LAUSR

Leptomeningeal carcinomatosis (LMC), first described in 1870, involves leptomeningeal and CSF invasion by neoplastic cells and portends poor survival. Among solid tumor LMC, breast cancer is the most common followed by lung and melanoma. With an estimated 100,000+ new cases yearly, the dual-edged sword of systemic treatment drives the increasing incidence as cancer patients live longer and on non-CNS penetrating therapies.
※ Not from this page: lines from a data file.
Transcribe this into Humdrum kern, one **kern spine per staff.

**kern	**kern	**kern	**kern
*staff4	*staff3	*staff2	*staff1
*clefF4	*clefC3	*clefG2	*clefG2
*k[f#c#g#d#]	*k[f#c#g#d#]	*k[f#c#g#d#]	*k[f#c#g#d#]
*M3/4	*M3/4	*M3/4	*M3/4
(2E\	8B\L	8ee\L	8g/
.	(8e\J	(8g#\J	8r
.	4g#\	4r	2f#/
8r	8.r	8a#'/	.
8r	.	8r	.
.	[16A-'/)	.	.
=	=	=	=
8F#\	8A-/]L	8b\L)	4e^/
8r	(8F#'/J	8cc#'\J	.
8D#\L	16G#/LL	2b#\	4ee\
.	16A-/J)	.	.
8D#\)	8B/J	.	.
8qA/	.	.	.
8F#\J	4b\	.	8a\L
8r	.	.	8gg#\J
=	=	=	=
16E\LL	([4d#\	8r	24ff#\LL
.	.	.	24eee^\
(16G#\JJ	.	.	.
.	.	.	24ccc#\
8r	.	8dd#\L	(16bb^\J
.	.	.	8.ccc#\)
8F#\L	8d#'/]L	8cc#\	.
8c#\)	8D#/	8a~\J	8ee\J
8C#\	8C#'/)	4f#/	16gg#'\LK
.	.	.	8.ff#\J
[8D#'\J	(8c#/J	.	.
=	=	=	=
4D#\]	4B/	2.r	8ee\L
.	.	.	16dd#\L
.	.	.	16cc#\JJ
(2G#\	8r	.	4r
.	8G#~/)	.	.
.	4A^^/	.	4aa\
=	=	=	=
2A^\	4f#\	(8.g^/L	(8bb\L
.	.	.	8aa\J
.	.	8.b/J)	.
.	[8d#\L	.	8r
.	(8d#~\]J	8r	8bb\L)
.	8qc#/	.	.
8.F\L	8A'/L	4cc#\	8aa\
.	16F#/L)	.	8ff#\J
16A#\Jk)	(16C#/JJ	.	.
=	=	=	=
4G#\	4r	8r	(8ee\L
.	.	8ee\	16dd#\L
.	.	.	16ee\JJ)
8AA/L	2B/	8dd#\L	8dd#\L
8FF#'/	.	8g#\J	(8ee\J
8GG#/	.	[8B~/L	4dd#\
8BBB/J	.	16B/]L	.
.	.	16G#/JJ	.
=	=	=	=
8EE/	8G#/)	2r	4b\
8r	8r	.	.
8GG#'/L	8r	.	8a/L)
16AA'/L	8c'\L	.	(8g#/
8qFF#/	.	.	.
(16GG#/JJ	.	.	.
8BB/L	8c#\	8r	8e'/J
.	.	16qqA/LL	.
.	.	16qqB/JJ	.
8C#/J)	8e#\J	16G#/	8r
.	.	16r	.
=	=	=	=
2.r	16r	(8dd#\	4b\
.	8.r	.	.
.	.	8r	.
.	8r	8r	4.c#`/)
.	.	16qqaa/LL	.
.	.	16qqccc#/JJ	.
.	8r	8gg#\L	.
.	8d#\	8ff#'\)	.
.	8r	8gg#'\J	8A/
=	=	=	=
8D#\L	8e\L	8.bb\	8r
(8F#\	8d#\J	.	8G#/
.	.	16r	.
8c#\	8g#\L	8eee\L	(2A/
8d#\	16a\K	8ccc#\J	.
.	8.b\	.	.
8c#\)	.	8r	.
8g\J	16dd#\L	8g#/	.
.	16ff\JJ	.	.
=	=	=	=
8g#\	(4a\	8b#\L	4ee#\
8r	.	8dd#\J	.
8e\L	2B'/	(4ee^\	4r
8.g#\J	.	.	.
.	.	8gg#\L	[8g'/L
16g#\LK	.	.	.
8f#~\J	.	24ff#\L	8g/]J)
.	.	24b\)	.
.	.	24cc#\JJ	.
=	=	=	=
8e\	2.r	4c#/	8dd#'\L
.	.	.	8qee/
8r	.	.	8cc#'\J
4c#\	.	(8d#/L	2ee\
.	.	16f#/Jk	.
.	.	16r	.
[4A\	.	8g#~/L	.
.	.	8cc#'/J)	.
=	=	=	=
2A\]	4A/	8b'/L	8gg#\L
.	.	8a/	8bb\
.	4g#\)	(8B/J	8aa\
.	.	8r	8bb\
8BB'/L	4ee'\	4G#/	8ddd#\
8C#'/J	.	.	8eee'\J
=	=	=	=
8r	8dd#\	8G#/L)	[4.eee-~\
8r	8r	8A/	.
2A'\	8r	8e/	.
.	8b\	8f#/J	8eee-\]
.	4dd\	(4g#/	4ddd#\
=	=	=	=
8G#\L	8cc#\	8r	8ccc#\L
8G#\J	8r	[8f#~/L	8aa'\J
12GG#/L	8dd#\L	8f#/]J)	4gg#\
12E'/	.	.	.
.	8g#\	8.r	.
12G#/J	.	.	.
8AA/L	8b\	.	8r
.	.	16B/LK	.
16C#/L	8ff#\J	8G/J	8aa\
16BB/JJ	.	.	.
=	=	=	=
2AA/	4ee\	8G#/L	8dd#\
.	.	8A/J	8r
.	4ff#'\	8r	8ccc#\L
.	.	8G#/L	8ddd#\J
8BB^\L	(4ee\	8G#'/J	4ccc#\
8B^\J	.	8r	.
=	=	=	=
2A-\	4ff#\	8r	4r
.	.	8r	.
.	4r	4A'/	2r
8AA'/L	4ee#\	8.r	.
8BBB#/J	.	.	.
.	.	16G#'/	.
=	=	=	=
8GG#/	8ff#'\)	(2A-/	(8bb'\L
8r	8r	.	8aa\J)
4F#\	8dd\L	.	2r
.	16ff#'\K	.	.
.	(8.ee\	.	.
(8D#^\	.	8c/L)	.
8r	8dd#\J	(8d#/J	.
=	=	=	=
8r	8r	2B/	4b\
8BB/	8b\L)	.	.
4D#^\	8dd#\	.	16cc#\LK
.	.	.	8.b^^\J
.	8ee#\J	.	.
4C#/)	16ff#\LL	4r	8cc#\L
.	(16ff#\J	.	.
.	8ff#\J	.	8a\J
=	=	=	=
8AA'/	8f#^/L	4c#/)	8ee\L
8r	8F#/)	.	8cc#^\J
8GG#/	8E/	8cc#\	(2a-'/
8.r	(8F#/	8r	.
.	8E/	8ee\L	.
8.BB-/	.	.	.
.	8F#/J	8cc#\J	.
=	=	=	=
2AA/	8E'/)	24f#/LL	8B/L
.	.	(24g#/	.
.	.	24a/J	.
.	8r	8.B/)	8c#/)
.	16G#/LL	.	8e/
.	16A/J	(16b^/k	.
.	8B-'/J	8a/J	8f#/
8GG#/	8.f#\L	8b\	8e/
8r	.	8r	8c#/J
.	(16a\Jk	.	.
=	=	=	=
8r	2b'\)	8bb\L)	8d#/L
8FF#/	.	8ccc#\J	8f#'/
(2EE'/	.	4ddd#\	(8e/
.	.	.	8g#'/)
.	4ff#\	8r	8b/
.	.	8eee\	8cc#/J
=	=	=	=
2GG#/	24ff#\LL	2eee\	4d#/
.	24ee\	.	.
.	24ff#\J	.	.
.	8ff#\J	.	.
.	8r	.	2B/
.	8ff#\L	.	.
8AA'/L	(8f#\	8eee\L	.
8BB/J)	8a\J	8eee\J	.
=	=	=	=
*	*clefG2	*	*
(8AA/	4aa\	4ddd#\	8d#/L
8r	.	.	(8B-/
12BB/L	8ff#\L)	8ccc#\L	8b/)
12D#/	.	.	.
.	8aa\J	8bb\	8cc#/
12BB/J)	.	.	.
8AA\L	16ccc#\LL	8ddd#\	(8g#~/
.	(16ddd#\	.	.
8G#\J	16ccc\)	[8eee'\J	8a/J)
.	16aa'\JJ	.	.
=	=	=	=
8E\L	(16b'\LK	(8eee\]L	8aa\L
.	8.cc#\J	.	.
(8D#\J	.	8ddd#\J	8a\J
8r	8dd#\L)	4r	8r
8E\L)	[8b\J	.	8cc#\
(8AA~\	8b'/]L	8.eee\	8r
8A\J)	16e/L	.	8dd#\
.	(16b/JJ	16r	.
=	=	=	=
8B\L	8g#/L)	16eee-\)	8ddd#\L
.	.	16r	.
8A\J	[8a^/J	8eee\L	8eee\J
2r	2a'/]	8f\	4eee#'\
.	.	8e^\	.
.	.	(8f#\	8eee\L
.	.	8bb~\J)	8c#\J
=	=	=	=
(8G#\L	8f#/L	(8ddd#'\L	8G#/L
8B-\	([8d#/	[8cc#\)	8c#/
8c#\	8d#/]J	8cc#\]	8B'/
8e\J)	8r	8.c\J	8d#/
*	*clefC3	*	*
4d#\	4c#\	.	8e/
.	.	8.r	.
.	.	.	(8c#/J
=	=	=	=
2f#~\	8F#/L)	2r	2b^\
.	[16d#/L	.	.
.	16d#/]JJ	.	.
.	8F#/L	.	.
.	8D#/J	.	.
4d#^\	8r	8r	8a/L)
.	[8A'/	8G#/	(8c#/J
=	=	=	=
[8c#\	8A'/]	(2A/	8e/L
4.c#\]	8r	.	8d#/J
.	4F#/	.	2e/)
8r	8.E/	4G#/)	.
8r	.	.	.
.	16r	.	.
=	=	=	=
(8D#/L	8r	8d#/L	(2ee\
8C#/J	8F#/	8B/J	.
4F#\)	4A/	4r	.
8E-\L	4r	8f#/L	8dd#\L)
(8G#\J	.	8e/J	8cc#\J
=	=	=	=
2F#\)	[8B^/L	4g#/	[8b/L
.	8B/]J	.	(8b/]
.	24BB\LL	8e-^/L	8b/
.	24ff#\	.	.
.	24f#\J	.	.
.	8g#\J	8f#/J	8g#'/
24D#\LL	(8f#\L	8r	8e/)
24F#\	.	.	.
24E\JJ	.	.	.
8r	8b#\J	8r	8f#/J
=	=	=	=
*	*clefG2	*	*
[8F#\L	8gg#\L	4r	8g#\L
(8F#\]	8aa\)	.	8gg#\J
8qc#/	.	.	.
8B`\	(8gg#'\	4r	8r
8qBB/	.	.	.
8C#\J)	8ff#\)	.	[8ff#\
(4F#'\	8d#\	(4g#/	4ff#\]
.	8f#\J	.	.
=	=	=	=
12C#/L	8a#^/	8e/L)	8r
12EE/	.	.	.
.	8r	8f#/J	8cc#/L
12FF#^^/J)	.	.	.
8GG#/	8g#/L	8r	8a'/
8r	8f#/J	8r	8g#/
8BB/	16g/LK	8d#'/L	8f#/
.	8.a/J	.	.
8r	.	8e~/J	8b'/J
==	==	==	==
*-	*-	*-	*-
Addition of immuno-oncotherapies has impacted LMC survival. At time of diagnosis, most patients have multiple neurologic disabilities. Multiple reports on the topic have not yielded consistent treatment standards to extend patient survival. Most agree that local CNS control coupled with systemic therapy offers the best survival. Still, there are few established Ommaya clinics (OC). Importantly, LMC is a common exclusionary criterion for clinical trials. A single institutional evaluation of 147 patients (2012–2019) with a diagnosis of LMC was completed. 69 of 147 were excluded, leaving 48 pre-OC and 30 OC patients. The mOS (weeks) of those treated with intrathecal chemotherapy (ITC) versus no ITC was compared between cohorts: pre-OC and OC (3.36, 15.29****). Average KPS at time of diagnosis in pre-OC and OC was 70–80 (ECOG 2–3). The mOS was compared between breast (5, 28*), lung (3, 3) and melanoma (5,10*) in the pre-OC and OC respectively. The treatment standardized for the OC includes whole-brain radiation, Ommaya reservoir placement, systemic treatment, treatment with ITC (2x weekly – q other month) and MR imaging every 3 months. Breast cancer patients fared the best followed by melanoma and lung patients in the OC. With use of advanced practitioners (APs), standardization of treatment and surveillance is achievable. Patients treated according to a standardized OC regimen experienced longer overall survival along with a 10% improvement in KPS after two months of treatment. Development of institutional OCs reduces treatment variability and increases clinical surveillance.